▶ PROBLEM STATEMENT
All the lines below need to be transcribed exactly. Pictures get left out.

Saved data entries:
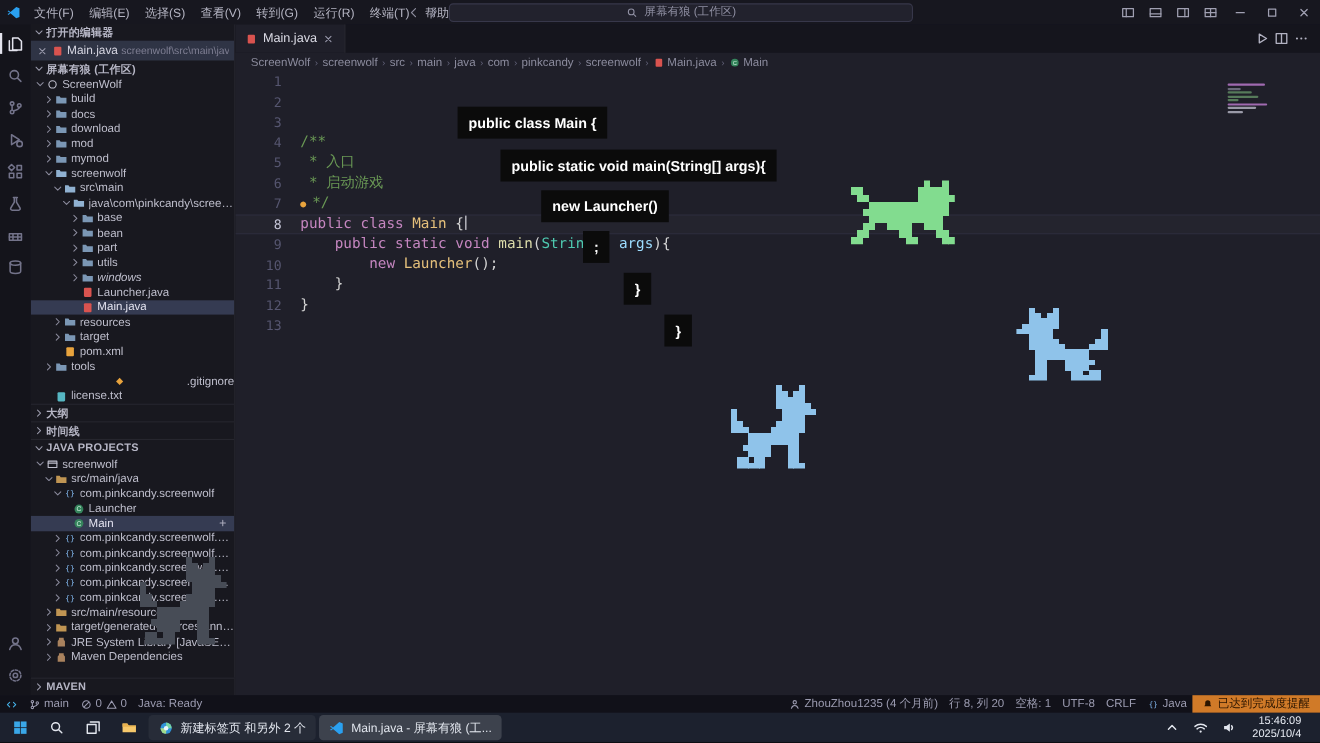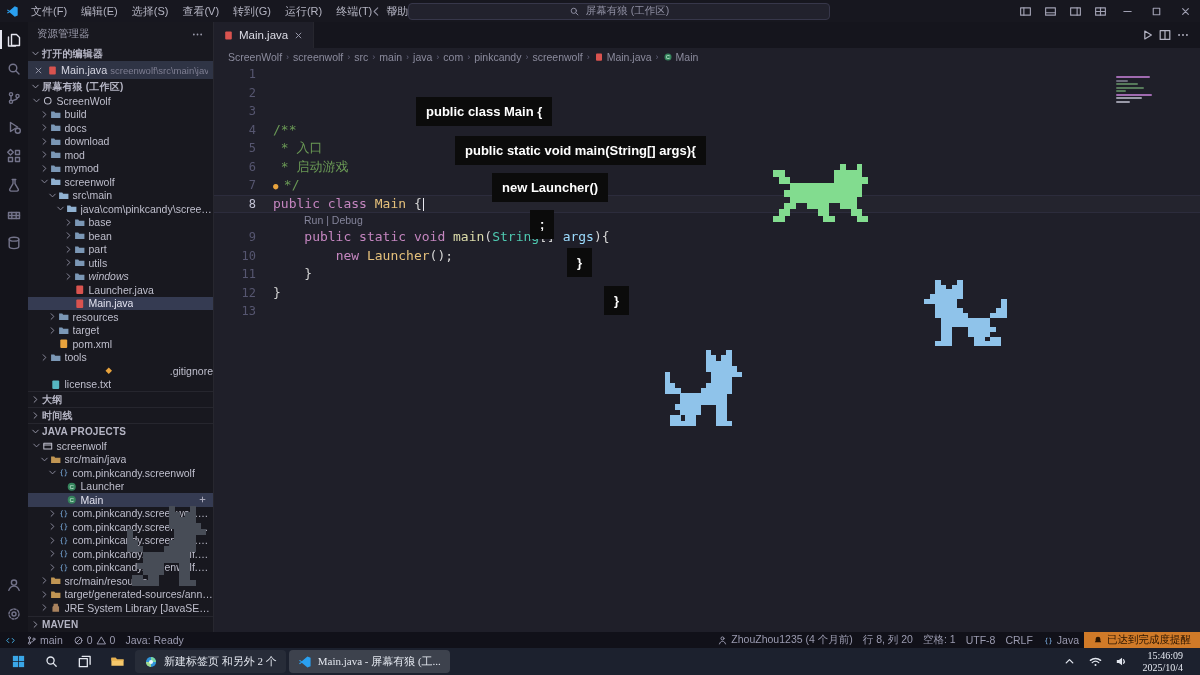--- a/index.html
+++ b/index.html
@@ -91,21 +91,21 @@
              align-items:stretch;font-size:10.5px;color:#9b9bb0;z-index:6;}
   .st-item{display:flex;align-items:center;gap:3px;padding:0 5px;}
   .st-item svg{width:11px;height:11px;}
   .remote{color:#45b1e8;}
   .sbr{margin-left:auto;display:flex;align-items:stretch;}
   .st-notice{background:#d07a28;color:#2b1500;display:flex;align-items:center;gap:4px;padding:0 9px;font-size:10.5px;}
   .st-notice svg{width:10px;height:10px;}
 
   
   .taskbar{position:absolute;left:0;right:0;bottom:0;height:27px;background:#1c212e;display:flex;
-           align-items:center;padding:0 3px;gap:3px;z-index:6;color:#e2e6ee;font-family:Liberation Serif, serif;}
+           align-items:center;padding:0 3px;gap:3px;z-index:6;color:#e2e6ee;}
   .tk-icon{width:30px;height:23px;border-radius:4px;display:flex;align-items:center;justify-content:center;}
   .tk-icon svg{width:15px;height:15px;}
   .tk-app{display:flex;align-items:center;gap:6px;height:23px;border-radius:4px;padding:0 9px;
           font-size:11px;background:rgba(255,255,255,.05);max-width:155px;}
   .tk-app.active{background:rgba(255,255,255,.15);}
   .tk-app svg{width:14px;height:14px;flex:none;}
   .tk-app .albl{white-space:nowrap;overflow:hidden;text-overflow:ellipsis;}
   .tray{margin-left:auto;display:flex;align-items:center;gap:2px;}
   .tray .tk-icon{width:24px;}
   .clock{font-size:10px;text-align:right;line-height:11.5px;padding:0 7px;color:#e6eaf2;}
@@ -272,31 +272,20 @@
           <div class="ab-icon">
             <svg class="ic" viewBox="0 0 16 16">
               <circle cx="8" cy="8" r="2" fill="none" stroke="currentColor" stroke-width="1.4" stroke-linecap="round" stroke-linejoin="round"></circle>
               <circle cx="8" cy="8" r="5" fill="none" stroke="currentColor" stroke-width="1.4" stroke-linecap="round" stroke-linejoin="round" stroke-dasharray="2.2 1.6"></circle>
             </svg>
           </div>
         </div>
     </div>
 
     <div class="sidebar">
-      <div class="sb-title">
-        <span>资源管理器</span>
-        <span class="grow"></span>
-        <span class="sb-more">
-            <svg class="ic" viewBox="0 0 16 16">
-              <circle cx="3.5" cy="8" r="1.1" fill="currentColor"></circle>
-              <circle cx="8" cy="8" r="1.1" fill="currentColor"></circle>
-              <circle cx="12.5" cy="8" r="1.1" fill="currentColor"></circle>
-            </svg>
-          </span>
-      </div>
       <div class="sb-sec">
         <span>
             <svg class="ic" viewBox="0 0 16 16">
               <path d="M4 6l4 4 4-4" fill="none" stroke="currentColor" stroke-width="1.4" stroke-linecap="round" stroke-linejoin="round"></path>
             </svg>
           </span>
         <span>打开的编辑器</span>
       </div>
       <div class="oe-item">
         <span style="color:#9a9aac;display:flex;">
@@ -918,24 +907,20 @@
             <span class="ln">6</span>
             <span class="ltext"><span class="tok-cmt"> * 启动游戏</span></span>
           </div>
           <div class="cline">
             <span class="ln">7</span>
             <span class="ltext"><span class="tok-paw">● </span><span class="tok-cmt">*/</span></span>
           </div>
           <div class="cline cur">
             <span class="ln">8</span>
             <span class="ltext"><span class="tok-kw">public</span><span class="tok-pln"> </span><span class="tok-kw">class</span><span class="tok-pln"> </span><span class="tok-cls">Main</span><span class="tok-pln"> {</span><span class="caret"></span></span>
-          </div>
-          <div class="cline lens">
-            <span class="ln"></span>
-            <span class="ltext" style="padding-left: 31px;"><span>Run</span><span> | </span><span>Debug</span></span>
           </div>
           <div class="cline">
             <span class="ln">9</span>
             <span class="ltext"><span class="tok-pln">    </span><span class="tok-kw">public</span><span class="tok-pln"> </span><span class="tok-kw">static</span><span class="tok-pln"> </span><span class="tok-kw">void</span><span class="tok-pln"> </span><span class="tok-fn">main</span><span class="tok-pln">(</span><span class="tok-type">String</span><span class="tok-pln">[] </span><span class="tok-var">args</span><span class="tok-pln">){</span></span>
           </div>
           <div class="cline">
             <span class="ln">10</span>
             <span class="ltext"><span class="tok-pln">        </span><span class="tok-kw">new</span><span class="tok-pln"> </span><span class="tok-cls">Launcher</span><span class="tok-pln">();</span></span>
           </div>
           <div class="cline">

▶ FINAL ANSWER
--- a/index.html
+++ b/index.html
@@ -91,21 +91,21 @@
              align-items:stretch;font-size:10.5px;color:#9b9bb0;z-index:6;}
   .st-item{display:flex;align-items:center;gap:3px;padding:0 5px;}
   .st-item svg{width:11px;height:11px;}
   .remote{color:#45b1e8;}
   .sbr{margin-left:auto;display:flex;align-items:stretch;}
   .st-notice{background:#d07a28;color:#2b1500;display:flex;align-items:center;gap:4px;padding:0 9px;font-size:10.5px;}
   .st-notice svg{width:10px;height:10px;}
 
   
   .taskbar{position:absolute;left:0;right:0;bottom:0;height:27px;background:#1c212e;display:flex;
-           align-items:center;padding:0 3px;gap:3px;z-index:6;color:#e2e6ee;font-family:Liberation Serif, serif;}
+           align-items:center;padding:0 3px;gap:3px;z-index:6;color:#e2e6ee;}
   .tk-icon{width:30px;height:23px;border-radius:4px;display:flex;align-items:center;justify-content:center;}
   .tk-icon svg{width:15px;height:15px;}
   .tk-app{display:flex;align-items:center;gap:6px;height:23px;border-radius:4px;padding:0 9px;
           font-size:11px;background:rgba(255,255,255,.05);max-width:155px;}
   .tk-app.active{background:rgba(255,255,255,.15);}
   .tk-app svg{width:14px;height:14px;flex:none;}
   .tk-app .albl{white-space:nowrap;overflow:hidden;text-overflow:ellipsis;}
   .tray{margin-left:auto;display:flex;align-items:center;gap:2px;}
   .tray .tk-icon{width:24px;}
   .clock{font-size:10px;text-align:right;line-height:11.5px;padding:0 7px;color:#e6eaf2;}
@@ -272,31 +272,20 @@
           <div class="ab-icon">
             <svg class="ic" viewBox="0 0 16 16">
               <circle cx="8" cy="8" r="2" fill="none" stroke="currentColor" stroke-width="1.4" stroke-linecap="round" stroke-linejoin="round"></circle>
               <circle cx="8" cy="8" r="5" fill="none" stroke="currentColor" stroke-width="1.4" stroke-linecap="round" stroke-linejoin="round" stroke-dasharray="2.2 1.6"></circle>
             </svg>
           </div>
         </div>
     </div>
 
     <div class="sidebar">
-      <div class="sb-title">
-        <span>资源管理器</span>
-        <span class="grow"></span>
-        <span class="sb-more">
-            <svg class="ic" viewBox="0 0 16 16">
-              <circle cx="3.5" cy="8" r="1.1" fill="currentColor"></circle>
-              <circle cx="8" cy="8" r="1.1" fill="currentColor"></circle>
-              <circle cx="12.5" cy="8" r="1.1" fill="currentColor"></circle>
-            </svg>
-          </span>
-      </div>
       <div class="sb-sec">
         <span>
             <svg class="ic" viewBox="0 0 16 16">
               <path d="M4 6l4 4 4-4" fill="none" stroke="currentColor" stroke-width="1.4" stroke-linecap="round" stroke-linejoin="round"></path>
             </svg>
           </span>
         <span>打开的编辑器</span>
       </div>
       <div class="oe-item">
         <span style="color:#9a9aac;display:flex;">
@@ -918,24 +907,20 @@
             <span class="ln">6</span>
             <span class="ltext"><span class="tok-cmt"> * 启动游戏</span></span>
           </div>
           <div class="cline">
             <span class="ln">7</span>
             <span class="ltext"><span class="tok-paw">● </span><span class="tok-cmt">*/</span></span>
           </div>
           <div class="cline cur">
             <span class="ln">8</span>
             <span class="ltext"><span class="tok-kw">public</span><span class="tok-pln"> </span><span class="tok-kw">class</span><span class="tok-pln"> </span><span class="tok-cls">Main</span><span class="tok-pln"> {</span><span class="caret"></span></span>
-          </div>
-          <div class="cline lens">
-            <span class="ln"></span>
-            <span class="ltext" style="padding-left: 31px;"><span>Run</span><span> | </span><span>Debug</span></span>
           </div>
           <div class="cline">
             <span class="ln">9</span>
             <span class="ltext"><span class="tok-pln">    </span><span class="tok-kw">public</span><span class="tok-pln"> </span><span class="tok-kw">static</span><span class="tok-pln"> </span><span class="tok-kw">void</span><span class="tok-pln"> </span><span class="tok-fn">main</span><span class="tok-pln">(</span><span class="tok-type">String</span><span class="tok-pln">[] </span><span class="tok-var">args</span><span class="tok-pln">){</span></span>
           </div>
           <div class="cline">
             <span class="ln">10</span>
             <span class="ltext"><span class="tok-pln">        </span><span class="tok-kw">new</span><span class="tok-pln"> </span><span class="tok-cls">Launcher</span><span class="tok-pln">();</span></span>
           </div>
           <div class="cline">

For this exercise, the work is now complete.